SimCorp recently conducted a survey asking asset managers what they feel the year 2011 will bring about for them and their businesses. The survey reported that many asset managers expect to see a large increase in revenue and assets under management in the next year. This provides a great vote of confidence for the forthcoming year, however, at the same time, asset managers are recognizing that this expected growth means a need for new technological solutions.
Asset managers feel that growth is inevitable for 2011 and this growth will hopefully help business, but they are worried that growing quickly, along with new regulations, will put a large stress on front, middle and back-office operations. They know that the large growth and changing investment strategies will need “enterprise-wide solutions” to ensure that this is all beneficial and not harmful to the buy-side.

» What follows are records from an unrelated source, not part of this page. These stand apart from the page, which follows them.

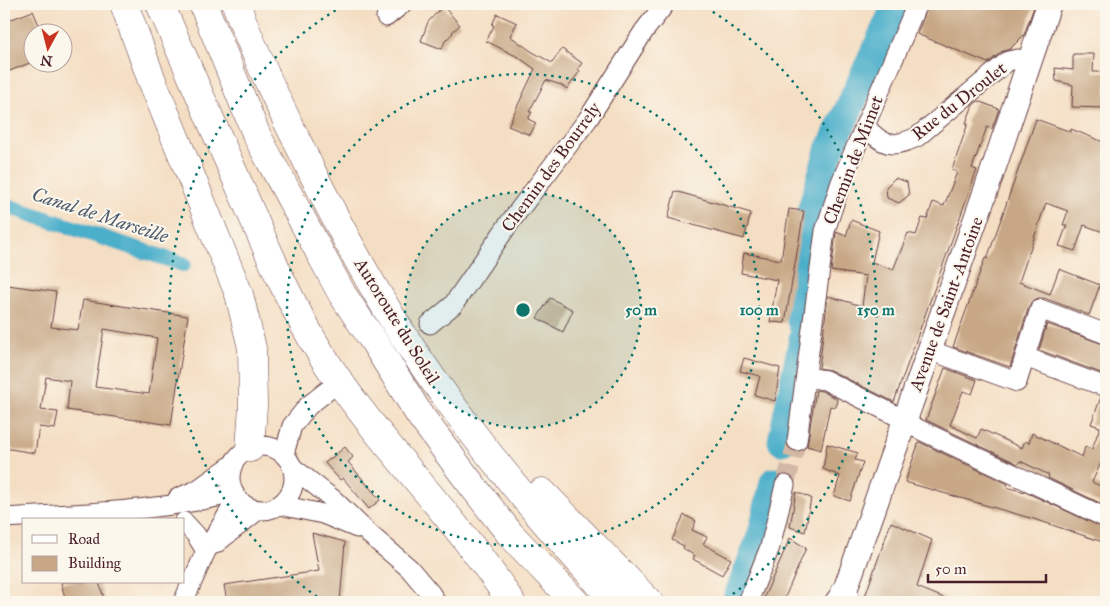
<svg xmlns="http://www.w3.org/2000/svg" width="1110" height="606" viewBox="0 0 1110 606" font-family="'IM FELL Great Primer',serif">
  <rect width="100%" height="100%" fill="#fbf7ec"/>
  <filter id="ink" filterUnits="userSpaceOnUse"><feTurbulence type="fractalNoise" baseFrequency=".02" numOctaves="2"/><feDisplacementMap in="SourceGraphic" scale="10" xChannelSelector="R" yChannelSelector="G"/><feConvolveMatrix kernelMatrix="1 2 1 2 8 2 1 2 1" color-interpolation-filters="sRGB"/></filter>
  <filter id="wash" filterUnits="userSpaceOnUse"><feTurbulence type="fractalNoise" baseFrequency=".0096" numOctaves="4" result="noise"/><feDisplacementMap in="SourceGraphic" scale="20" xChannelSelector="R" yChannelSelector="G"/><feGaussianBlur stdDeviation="1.12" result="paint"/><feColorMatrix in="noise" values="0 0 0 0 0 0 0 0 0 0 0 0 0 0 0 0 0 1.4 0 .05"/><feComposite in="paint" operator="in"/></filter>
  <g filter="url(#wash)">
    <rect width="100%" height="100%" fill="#f4dec3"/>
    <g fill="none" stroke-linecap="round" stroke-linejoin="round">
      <path stroke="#4bafca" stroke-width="16" d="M4,205L183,264"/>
      <g stroke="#4bafca" stroke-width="29">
        <path d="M782,441L805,330L800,317L811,212L828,154L897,4"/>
        <path d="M736,602L762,534L774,482"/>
      </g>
    </g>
    <g id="blocks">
      <g fill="#c7a785" fill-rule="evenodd">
        <path d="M929,4H1035L1024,35L1010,49L1001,52L988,63L917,34Z"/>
        <path d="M443,6L460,25L452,32L453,33L445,41L442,49L421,41L428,22Z"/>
        <path d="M33,11L42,32H32V62L7,72L4,65V22Z"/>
        <path d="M497,14L517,23L510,36L531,51L552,63L562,49L582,63L578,69L580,71L567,89L561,85L546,80L529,112H532L528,119L536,123L530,135L508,126L535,69L518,57L486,41L494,26L492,25Z"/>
        <path d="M1073,54H1094L1093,72H1106V108L1072,107L1073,85L1056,81L1055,68L1073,70Z"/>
        <path d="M978,101L999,109L992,129L987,127L972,168L977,170L974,178L894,402L830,370L819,368L828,296L862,306L866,276L831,271L836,234V232L846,236L851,220L879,231L872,262L893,270L908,233L916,235L922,218L927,219L933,202L944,206L957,172L952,170L968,123H966L973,105Z"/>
        <path d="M1036,119L1071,132V129L1106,143V233L1084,225L1075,251L1059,246L1067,225H1063L1068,211L1046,203L1019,282L1050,294L1059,269L1100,285L1089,315L1044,298H1038L1032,301L1029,306L1010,367L953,347L985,258L987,259Z"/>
        <path d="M895,178L907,182L909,195L899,203L887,198L886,187Z"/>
        <path d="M675,191L751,213L744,239L668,218Z"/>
        <path d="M789,209L804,211L785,323L770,322L777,280L741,273L744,253L781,260Z"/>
        <path d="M8,285L56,292L51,327L78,330L83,300L188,316L171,425L67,410L70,381L46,377L41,410L58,412L55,429L39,427L35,453L4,448V316ZM104,329L157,338L149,394L95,387Z"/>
        <path d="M550,298L573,310L563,332L537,318Z"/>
        <path d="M1047,324L1106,345V375L1039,350Z"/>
        <path d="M744,358L780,368L775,401L755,395L760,376L740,371Z"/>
        <path d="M945,368L977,380L972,394L963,391L950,425L977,438L981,429L1022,448L1025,441L1029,443L1032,433L1082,457L1085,447L1092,449L1100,427L1091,424L1101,397L1106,398V452L1092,482L1106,489V506L1048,478L1049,475L1020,461L1018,464L926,420Z"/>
        <path d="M816,390L822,391L837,399L836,407L830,406L821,450L807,446Z"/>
        <path d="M919,442L1008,484L1006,487L1025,492L1106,529V543L1037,520L905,482Z"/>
        <path d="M827,444L858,453L855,460L863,462L850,501L834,496L840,476L823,469Z"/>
        <path d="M345,447L353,457L348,462L380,500L369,509L343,478L340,480L325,463Z"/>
        <path d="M796,492L811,498L805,532L790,527Z"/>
        <path d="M684,515L696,521L692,530L707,537L703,544L731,559L722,575L693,559L695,556L683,548L684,546L672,540Z"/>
        <path d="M891,522L932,540L917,587L954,602H863Z"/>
        <path d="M312,533L345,542L340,602H227L224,585L319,571Z"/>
        <path d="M790,538L806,548L783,602H762Z"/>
        <path d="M61,582H99L105,602H66Z"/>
      </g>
    </g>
  </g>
  <g filter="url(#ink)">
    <use href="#blocks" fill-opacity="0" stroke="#643c42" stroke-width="1"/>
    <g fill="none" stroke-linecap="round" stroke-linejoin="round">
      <path stroke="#d2b8a5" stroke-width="19" stroke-dasharray="19 9" stroke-linecap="butt" d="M785,485L797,441"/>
      <g stroke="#643c42" stroke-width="21">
        <g id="minor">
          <path d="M386,17L402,4"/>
          <path d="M865,126C884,147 892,148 917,137L1008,61L1018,59L1030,64"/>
          <path d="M430,324L453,305L510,222L588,119L644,31L665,4"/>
          <path d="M929,350L1017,382L1040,309L1106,334"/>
          <path d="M1025,357L1106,387"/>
          <path d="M806,377L825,380L905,420L914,427L1106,518"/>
          <path d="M797,441L825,231L841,182L917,4"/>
          <circle cx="262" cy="478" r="32"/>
          <path d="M284,454L292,426L308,406L327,391"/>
          <path d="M292,467L334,500L368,533L409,568L431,594L436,602"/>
          <path d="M178,498L197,490L232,465"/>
          <path d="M280,505L323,514L357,528"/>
          <path d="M4,518C80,513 159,512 234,493"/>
          <path d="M184,522L196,535L206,551"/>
          <path d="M215,544L258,510"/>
          <path d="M183,602L206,551L237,499"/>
          <path d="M748,602L770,547L785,485"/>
        </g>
      </g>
      <g stroke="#643c42" stroke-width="26">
        <path id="major" d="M837,602L844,593L992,173L1049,4"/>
      </g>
      <g stroke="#643c42" stroke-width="29">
        <g id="highway">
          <path d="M124,4L151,78L239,294L252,348L253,406L250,448"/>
          <path d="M160,4C189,69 217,135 246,201C269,254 292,308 323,357C378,444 455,515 511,602"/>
          <path d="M203,4L257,136L342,294L375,343L419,414L465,476L510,534L575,602"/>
          <path d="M236,4C254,52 276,99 299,145C343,237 392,327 454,408C504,476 559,540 616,602"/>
          <path d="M542,492L649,602"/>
          <path d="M844,593V602"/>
        </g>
      </g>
      <use href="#minor" stroke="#fff" stroke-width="19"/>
      <use href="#major" stroke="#fff" stroke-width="24"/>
      <use href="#highway" stroke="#fff" stroke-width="28"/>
    </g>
  </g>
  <circle cx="523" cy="310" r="118" fill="#0f766e" fill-opacity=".12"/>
  <g fill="none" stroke="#0f766e" stroke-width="2.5" stroke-dasharray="2.5 5">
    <circle cx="523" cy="310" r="118"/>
    <circle cx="523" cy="310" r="236"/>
    <path d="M323 601A353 353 0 0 1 346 4M700 4A353 353 0 0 1 723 601"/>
  </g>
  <g text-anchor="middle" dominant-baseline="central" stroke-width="4" stroke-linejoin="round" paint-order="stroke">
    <g font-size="18" fill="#4a1f2b" stroke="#fbf7ec">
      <text transform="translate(959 101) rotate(-38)">Rue du Droulet</text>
      <text transform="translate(853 160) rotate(-69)">Chemin de Mimet</text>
      <text transform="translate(551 167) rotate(-54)">Chemin des Bourrely</text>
      <text transform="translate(946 304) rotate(-70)">Avenue de Saint-Antoine</text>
      <text transform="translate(397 321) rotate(58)">Autoroute du Soleil</text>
    </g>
    <g font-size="19" font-style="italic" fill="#4a596b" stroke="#fbf7ec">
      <text transform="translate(100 215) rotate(18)">Canal de Marseille</text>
    </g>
  </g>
  <circle cx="523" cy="310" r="8" fill="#0f766e" stroke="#fbf7ec" stroke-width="2.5"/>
  <g font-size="15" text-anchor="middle" font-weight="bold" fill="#0f766e" stroke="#fbf7ec" stroke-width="4" stroke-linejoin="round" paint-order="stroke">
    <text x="641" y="315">50 m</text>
    <text x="759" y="315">100 m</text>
    <text x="876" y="315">150 m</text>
  </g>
  <rect width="1110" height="606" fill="none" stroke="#fbf7ec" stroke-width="20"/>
  <rect x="22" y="518" width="162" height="65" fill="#fbf7ec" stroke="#b4a19f"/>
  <rect x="32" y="535" width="25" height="8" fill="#ffffff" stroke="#b4a19f"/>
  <text x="68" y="544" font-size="15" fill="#4a1f2b">Road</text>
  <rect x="32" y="556" width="25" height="15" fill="#c7a785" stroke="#b4a19f"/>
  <text x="68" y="568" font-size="15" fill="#4a1f2b">Building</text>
  <g transform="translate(48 48) rotate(187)"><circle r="24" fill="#fbf7ec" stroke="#b4a19f"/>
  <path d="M0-4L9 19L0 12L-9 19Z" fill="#c8321e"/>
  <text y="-8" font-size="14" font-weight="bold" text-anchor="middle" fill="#4a1f2b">N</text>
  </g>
  <path d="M928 574v8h118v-8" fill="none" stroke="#4a1f2b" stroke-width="2.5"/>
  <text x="935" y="574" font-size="15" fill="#4a1f2b" stroke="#fbf7ec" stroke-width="4" paint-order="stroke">50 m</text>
</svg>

Currently the buy-side community relies heavily on manual processes. In fact 51% of asset managers surveyed by SimCorp said they rely on manual processes in their daily operations. This may be because 50% of those asked said that the systems they currently have in place only allow for moderate to no degree of automation for new reporting requirements. So while there is an obvious need for new technology in order to automate, could the increase of regulation in 2011 hurt the innovation process? 80% of the survey respondents seem to think so.
What is the buy-side to do? Growth is expected in 2011 but the lack of new technology and the promise of more regulation is making innovation difficult. So, are asset managers ready for what lies ahead?